- What is expected: Pick out each line of the records below that contains the string "values", and copy those lines.

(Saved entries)

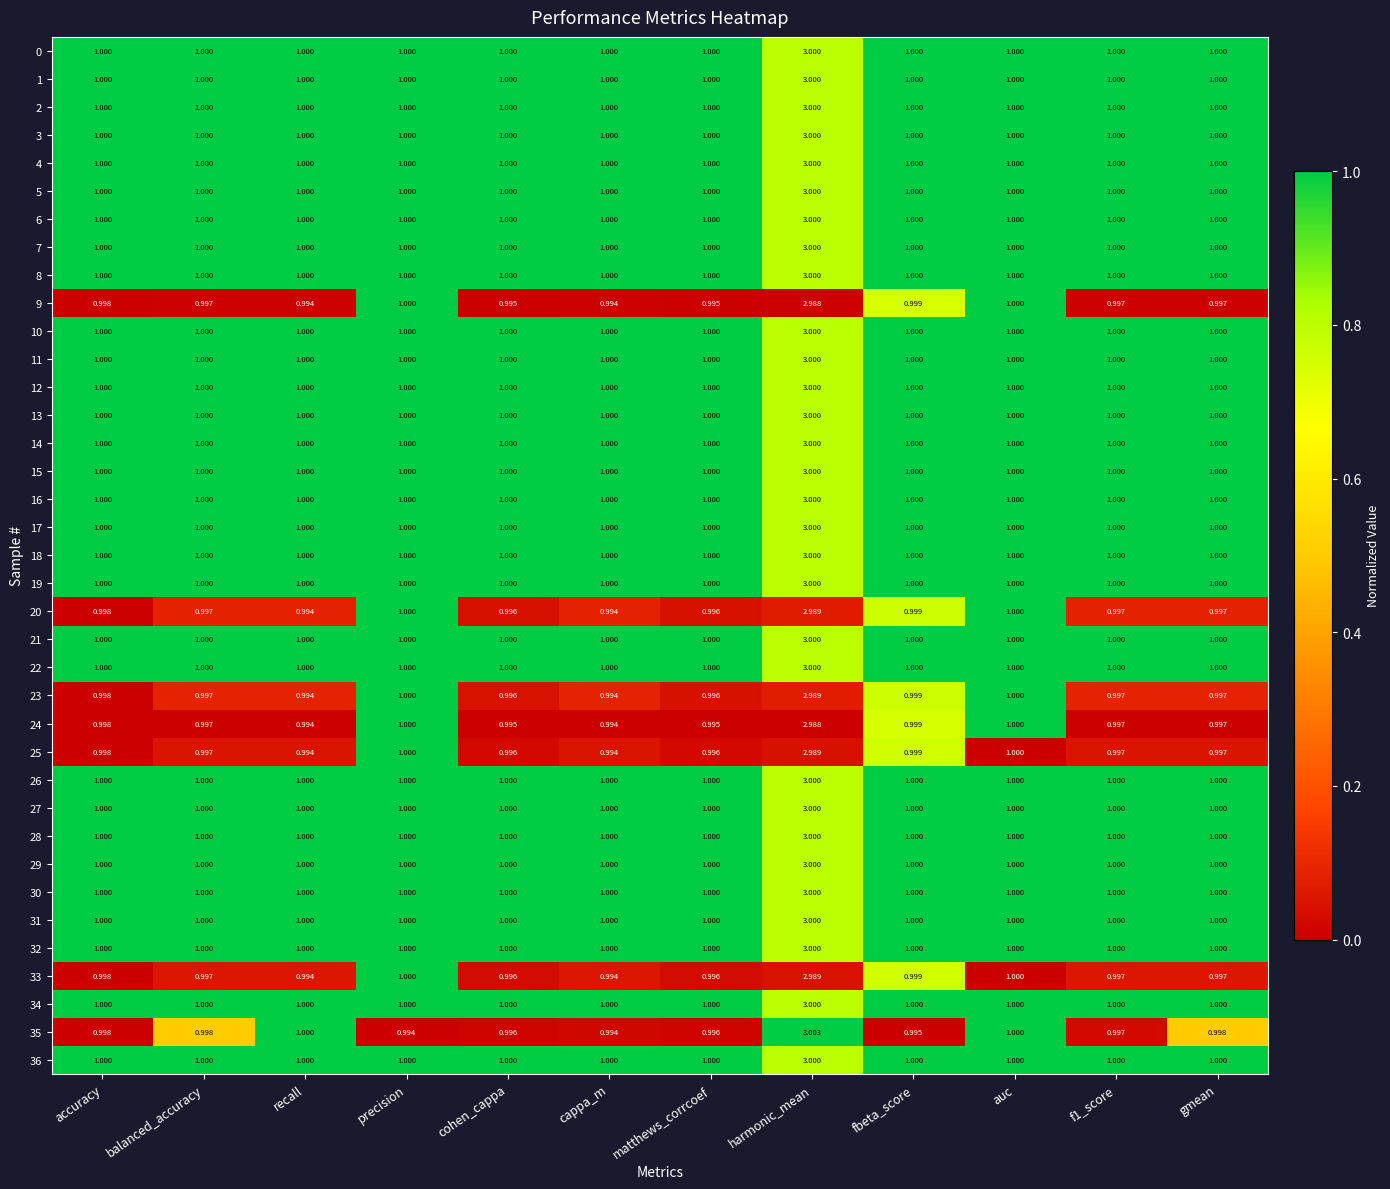

Which series has the widest spread of values?

35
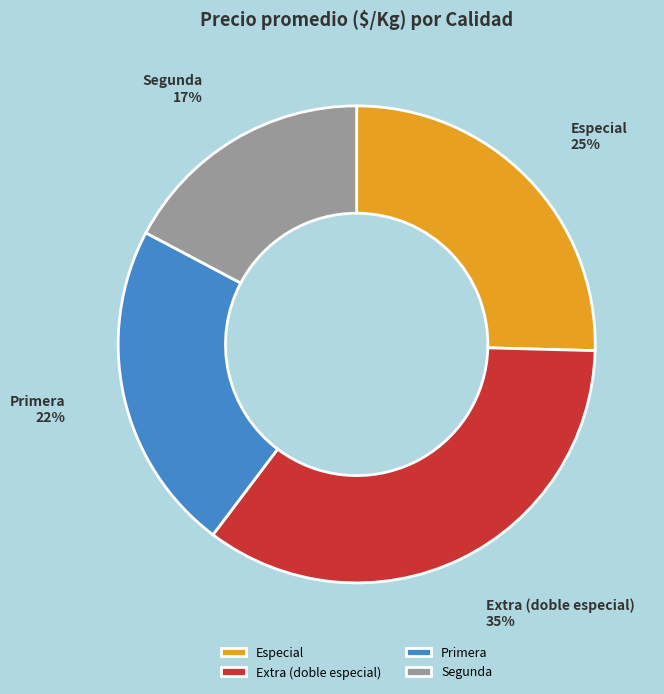

What percentage is the Segunda slice, to the nearest percent?

17%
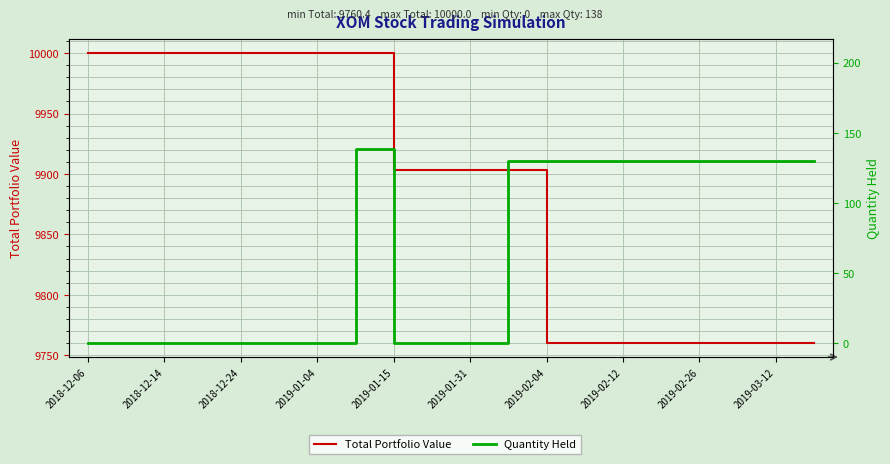

What is the label of the 10th point from the left?

2019-03-12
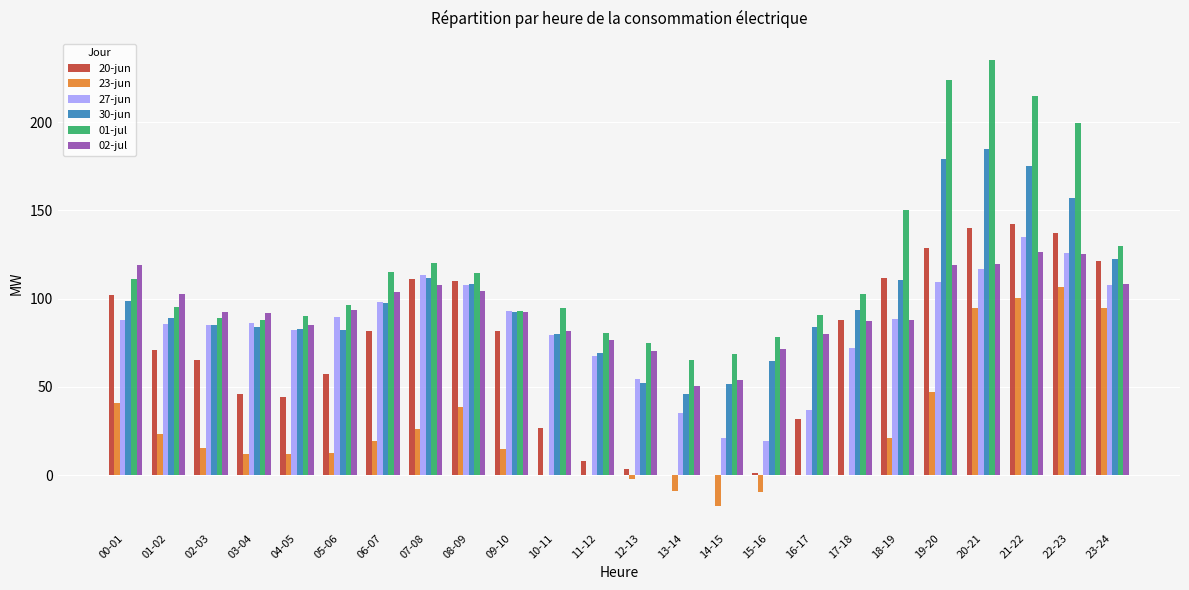

What is the sum of all 20-jun values?

1712.2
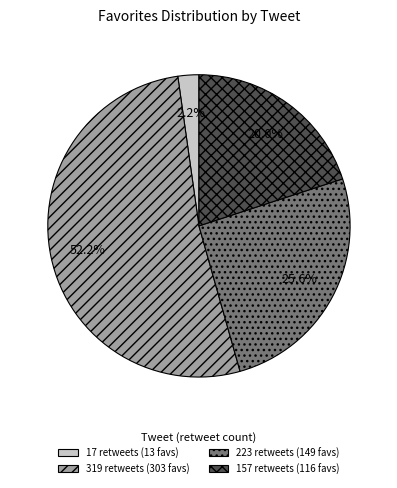

Does any single category account for the majority?

Yes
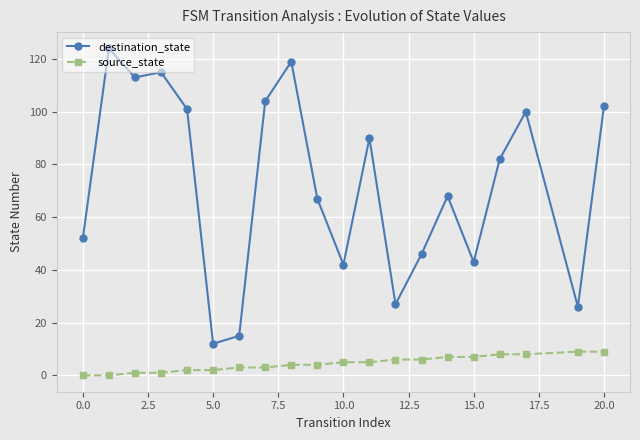

What is the average value of the destination_state series?

72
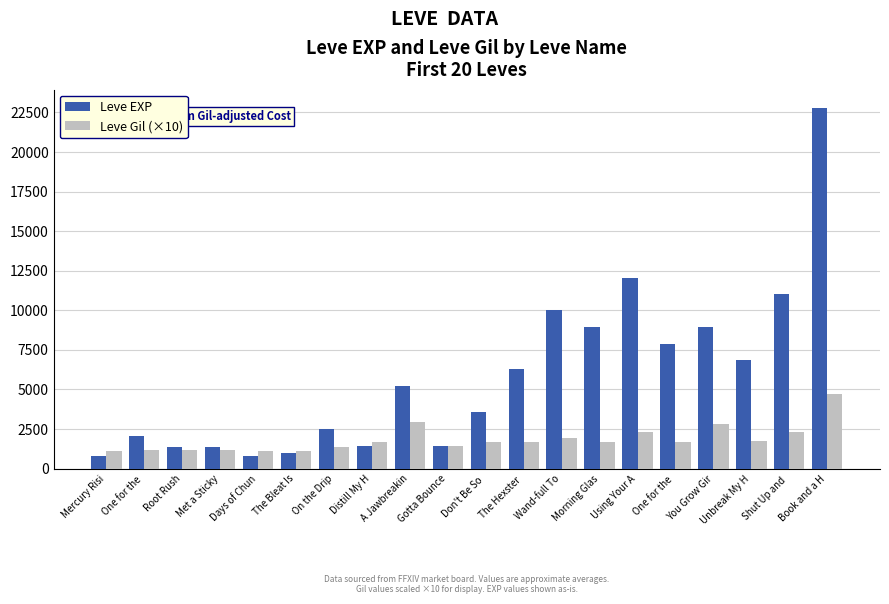

Between Gotta Bounce and You Grow Gir, which series saw the biggest shift?

Leve EXP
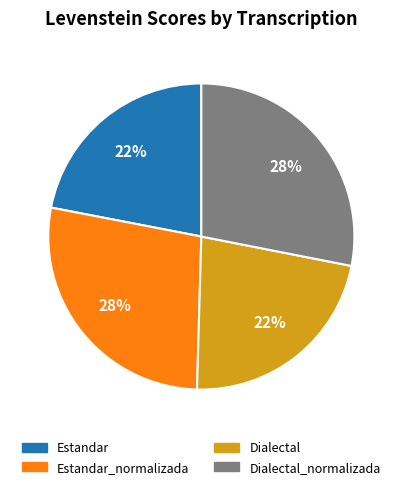

To the nearest percent, what is the difference between the largest and smallest slice percentages?

6%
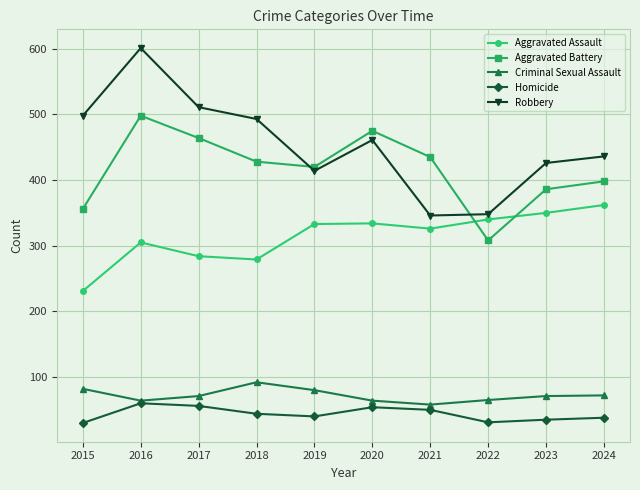

Is it true that Robbery equals 426 at 2023?

True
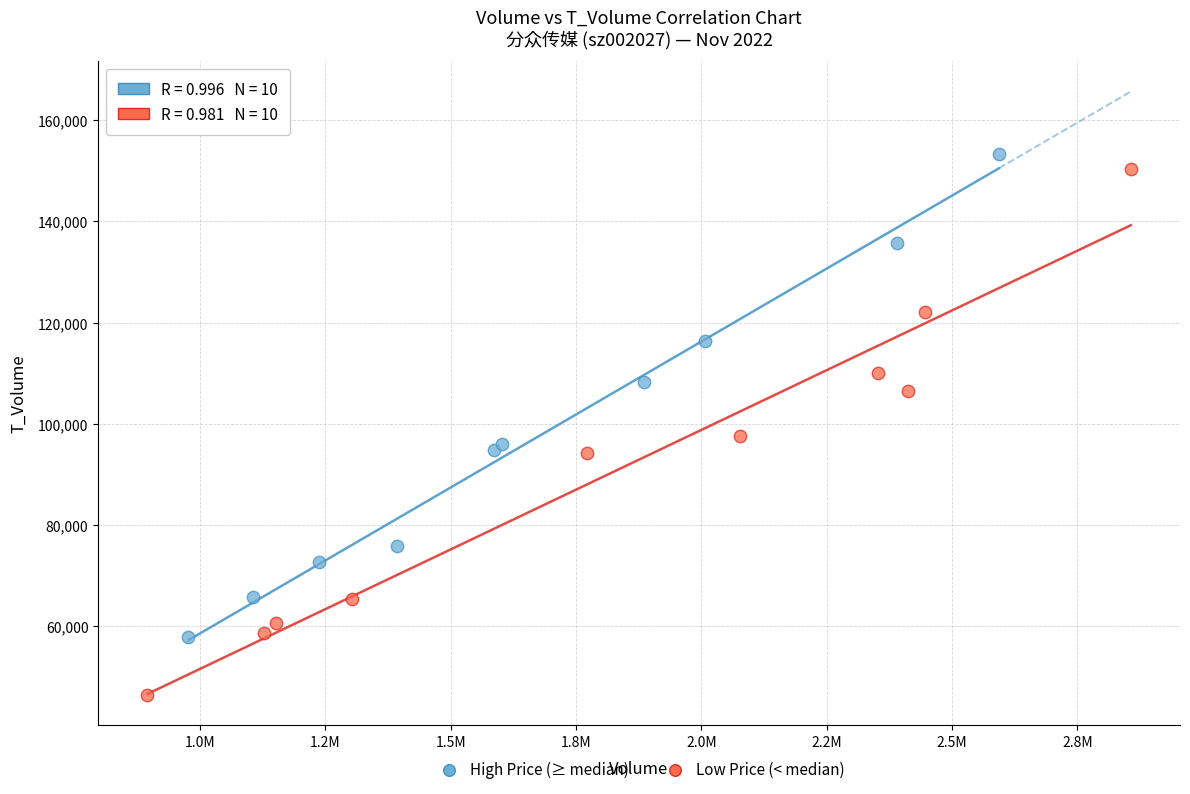

Which series contains the lowest Y value?

Low Price (< median)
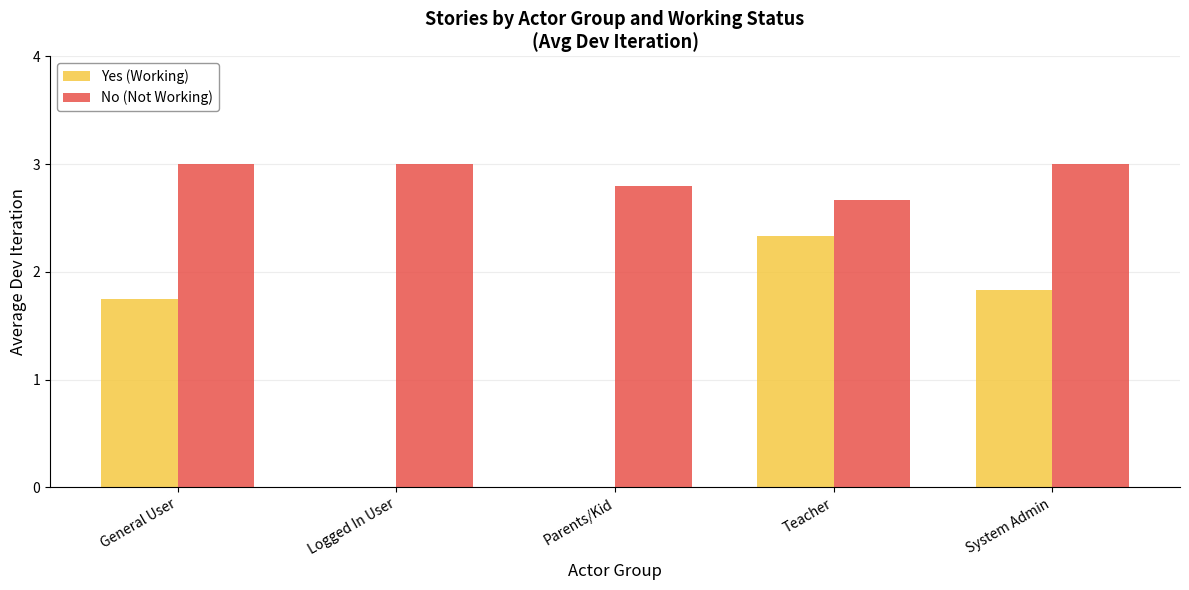

At which label does Yes (Working) reach its peak?

Teacher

- Solution for this problem:
Which series has the widest spread of values?
What is the sum of all 20-jun values?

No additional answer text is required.